Semantic Segmentation Prior for Diffusion-Based Real-World Super-Resolution
Jiahua Xiao, Jiawei Zhang, Dongqing Zou, Xiaodan Zhang, Jimmy Ren, Xing Wei
TL;DR
This work tackles Real-ISR by addressing semantic mislocalization and ambiguity in diffusion-based restoration. It introduces SegSR, a dual-diffusion framework that couples a diffusion-based SR model (SRDM) with a diffusion-based segmentation model (SegDM) through a Dual-Modality Bridge (DMB), enabling mutual refinement of image content and segmentation priors during reverse diffusion. By leveraging pixel-level segmentation labels as priors, SegSR improves semantic fidelity while maintaining perceptual realism, outperforming several state-of-the-art methods on synthetic and real-world benchmarks, particularly in non-reference quality metrics. The approach demonstrates that integrating segmentation priors into generative restoration can enhance both semantic accuracy and visual quality, with practical impact for real-world image enhancement tasks.
Abstract
Real-world image super-resolution (Real-ISR) has achieved a remarkable leap by leveraging large-scale text-to-image models, enabling realistic image restoration from given recognition textual prompts. However, these methods sometimes fail to recognize some salient objects, resulting in inaccurate semantic restoration in these regions. Additionally, the same region may have a strong response to more than one prompt and it will lead to semantic ambiguity for image super-resolution. To alleviate the above two issues, in this paper, we propose to consider semantic segmentation as an additional control condition into diffusion-based image super-resolution. Compared to textual prompt conditions, semantic segmentation enables a more comprehensive perception of salient objects within an image by assigning class labels to each pixel. It also mitigates the risks of semantic ambiguities by explicitly allocating objects to their respective spatial regions.
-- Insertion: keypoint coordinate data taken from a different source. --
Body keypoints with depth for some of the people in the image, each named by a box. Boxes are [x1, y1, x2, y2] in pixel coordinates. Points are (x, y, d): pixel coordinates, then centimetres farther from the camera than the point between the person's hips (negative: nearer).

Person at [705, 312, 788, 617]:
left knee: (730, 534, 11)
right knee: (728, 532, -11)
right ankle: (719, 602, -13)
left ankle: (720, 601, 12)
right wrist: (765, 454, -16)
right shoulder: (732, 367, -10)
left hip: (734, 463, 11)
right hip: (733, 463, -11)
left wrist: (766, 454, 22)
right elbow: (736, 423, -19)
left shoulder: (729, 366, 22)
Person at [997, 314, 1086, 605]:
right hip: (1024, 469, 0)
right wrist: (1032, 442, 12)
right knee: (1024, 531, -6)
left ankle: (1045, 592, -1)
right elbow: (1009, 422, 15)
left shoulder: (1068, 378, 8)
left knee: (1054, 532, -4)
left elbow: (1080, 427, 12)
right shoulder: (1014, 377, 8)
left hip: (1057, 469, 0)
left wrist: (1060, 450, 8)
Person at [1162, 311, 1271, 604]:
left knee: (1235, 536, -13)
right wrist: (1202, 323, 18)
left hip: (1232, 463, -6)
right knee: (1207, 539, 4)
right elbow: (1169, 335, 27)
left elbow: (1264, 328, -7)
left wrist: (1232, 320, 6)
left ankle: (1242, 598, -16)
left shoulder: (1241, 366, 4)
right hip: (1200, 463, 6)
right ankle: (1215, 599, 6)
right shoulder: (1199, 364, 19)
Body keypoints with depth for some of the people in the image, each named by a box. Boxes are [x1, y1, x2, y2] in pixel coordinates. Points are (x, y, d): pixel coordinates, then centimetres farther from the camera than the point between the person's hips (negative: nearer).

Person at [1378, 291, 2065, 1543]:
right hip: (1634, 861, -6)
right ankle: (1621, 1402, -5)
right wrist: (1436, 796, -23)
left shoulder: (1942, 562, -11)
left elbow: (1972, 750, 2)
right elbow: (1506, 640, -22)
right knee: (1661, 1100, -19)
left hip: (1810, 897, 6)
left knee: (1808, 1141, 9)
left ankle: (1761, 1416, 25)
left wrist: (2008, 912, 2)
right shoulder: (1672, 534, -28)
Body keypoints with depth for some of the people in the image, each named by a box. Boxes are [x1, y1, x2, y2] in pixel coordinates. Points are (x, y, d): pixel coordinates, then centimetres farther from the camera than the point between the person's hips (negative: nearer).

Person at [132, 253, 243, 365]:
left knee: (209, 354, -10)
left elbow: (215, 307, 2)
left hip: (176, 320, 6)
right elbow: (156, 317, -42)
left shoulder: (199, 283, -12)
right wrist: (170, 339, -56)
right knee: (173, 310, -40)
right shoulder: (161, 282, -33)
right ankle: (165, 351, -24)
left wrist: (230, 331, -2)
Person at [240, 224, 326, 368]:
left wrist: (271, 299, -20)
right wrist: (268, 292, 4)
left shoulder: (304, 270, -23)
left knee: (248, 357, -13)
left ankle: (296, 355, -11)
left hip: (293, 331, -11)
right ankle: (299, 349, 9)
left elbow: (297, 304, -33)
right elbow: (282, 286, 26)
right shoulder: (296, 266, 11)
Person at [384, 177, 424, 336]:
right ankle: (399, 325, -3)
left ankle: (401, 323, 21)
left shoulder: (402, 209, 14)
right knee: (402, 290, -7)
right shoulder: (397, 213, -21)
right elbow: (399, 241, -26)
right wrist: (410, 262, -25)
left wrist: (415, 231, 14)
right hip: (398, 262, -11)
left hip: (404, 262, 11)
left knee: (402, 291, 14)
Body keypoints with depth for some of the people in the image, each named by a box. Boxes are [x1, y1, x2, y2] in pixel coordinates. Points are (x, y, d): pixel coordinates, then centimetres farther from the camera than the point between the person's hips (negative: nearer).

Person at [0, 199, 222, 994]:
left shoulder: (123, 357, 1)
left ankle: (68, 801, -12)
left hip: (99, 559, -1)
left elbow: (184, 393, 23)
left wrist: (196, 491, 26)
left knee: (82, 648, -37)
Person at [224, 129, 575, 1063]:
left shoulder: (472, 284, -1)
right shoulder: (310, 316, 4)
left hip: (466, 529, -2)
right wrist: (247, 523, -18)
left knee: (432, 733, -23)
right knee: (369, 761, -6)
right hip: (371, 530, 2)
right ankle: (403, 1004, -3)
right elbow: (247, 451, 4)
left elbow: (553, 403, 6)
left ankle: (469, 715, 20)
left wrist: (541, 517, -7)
In practice, inspired by the fact that image super-resolution and segmentation can benefit each other, we propose SegSR which introduces a dual-diffusion framework to facilitate interaction between the image super-resolution and segmentation diffusion models. Specifically, we develop a Dual-Modality Bridge module to enable updated information flow between these two diffusion models, achieving mutual benefit during the reverse diffusion process. Extensive experiments show that SegSR can generate realistic images while preserving semantic structures more effectively.